Cooking, domestic and professional, should be about trying things, making changes here and there. I dislike those interminable arguments about the one true recipe for xyz, where departure from someone's fixed idea of what's right is deemed heretical... Paella is one example where such debate seems particularly fatuous, given there are many regional and local variations, and the Valencian original began as a peasant dish where people used - and still use - what they had/have to hand. And Paella, like that roast veg idea, invites experiment. That said there are limits: I'm no fan of 'fusion' cookery, partly because it can seem false, forced, and worse, arch. So the bad boy/girl chef who uses AdC's idea and introduces coconut milk, curry spice and guavas won't get my applause. That would be like ripping big holes in the knees of those old jeans, and who'd be daft enough to do that?
Friday, 3 January 2020
What Makes a Good Cookery Book?
Mentioning yesterday Anna del Conte's book The Classic Food of Northern Italy got me thinking about what actually makes a good cookery book.
I have a bad feeling that photography is for many a decisive factor. The bookshops are full of glossy tomes illustrated with images that make the mouth water. But having once looked at the sexy pictures, do people cook from these books? Do they learn anything from them other than how a finished dish, well lit, oiled to glisten, on carefully chosen crockery and perched on perfect furniture, will look? Or do they go to restaurants where such ideally plated dishes can be obtained?
A few years ago I wrote a piece for Lovefood about cookbooks I wouldn't be without. It was easy to choose most of them, as I just went to the shelves and selected the most beaten up, sauce stained, fat splashed volumes.
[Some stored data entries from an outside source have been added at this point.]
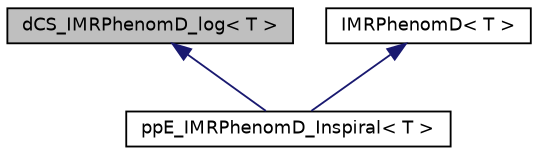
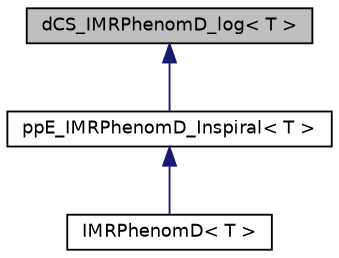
  digraph {
    node [color=black fillcolor=white fontname=Helvetica fontsize=10 shape=record style=filled]
    edge [color=midnightblue dir=back fontname=Helvetica fontsize=10 labelfontname=Helvetica labelfontsize=10 style=solid]
    n1 [fillcolor=grey75 fontcolor=black height=0.2 label="dCS_IMRPhenomD_log\< T \>" width=0.4]
    n2 [height=0.2 label="ppE_IMRPhenomD_Inspiral\< T \>" width=0.4]
    n3 [height=0.2 label="IMRPhenomD\< T \>" width=0.4]
    n1 -> n2
-   n3 -> n2
+   n2 -> n3
  }
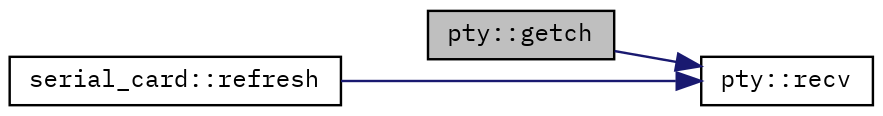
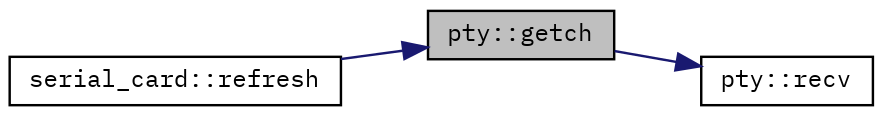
  digraph {
    fontname="IBM Plex Mono"
    rankdir=RL
    node [color=black fillcolor=white fontname="IBM Plex Mono" fontsize=10 shape=record style=filled]
    edge [color=midnightblue dir=back fontname="IBM Plex Mono" fontsize=10 labelfontname=Helvetica labelfontsize=10 style=solid]
    n1 [fillcolor=grey75 fontcolor=black height=0.2 label="pty::getch" width=0.4]
    n2 [height=0.2 label="serial_card::refresh" width=0.4]
    n3 [height=0.2 label="pty::recv" width=0.4]
-   n3 -> n2
+   n1 -> n2
    n3 -> n1
  }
Jane Grigson's Vegetable Book, Alan Davidson's North Atlantic Seafood, Elizabeth David's French Provincial Cookery and HFW's work on meat caught the attention first. Backs broken or even missing; dog-eared pages; forgotten bookmarks poking out; the occasional loose page. The first three of those books have at most pencil drawings; the fourth has some good images, but is text heavy. So I want text.
Food, and food writing, should also at its best and most worthwhile be an exploration of cultures. Davidson and David both do that with great learning, one focusing on a single country (but several cuisines and cultures); the other covering pretty much every country with an Atlantic coastline. As a read David's book is hard to better, full of anecdote, history and literary links, the fruit of half a lifetime's experience. I want to be entertained and educated by a good food book. I want it to be so packed with information that new discoveries are made - noticed - every time the pages are dipped into.
It may seem high falutin', but a bit of philosophical reflection doesn't go amiss either. So HFW scores highly - all his work explores morality and ethics around food, no bad thing.
Of course, they should also make me want to cook and eat. I still return to all four of those volumes (less so the meat one, given The Dear Leader's (hail the Dear Leader) meatless diet now) for inspiration and for guidance.
In the end, I guess, a good food book is one that endures - not a beginner's guide to some fad; not all teeth and no knickers as my late mother would have said (I am thinking of two celebrity cooks/chefs when writing those words, one male, one female). They should be destined for the bedside table and the kitchen table, not the coffee table.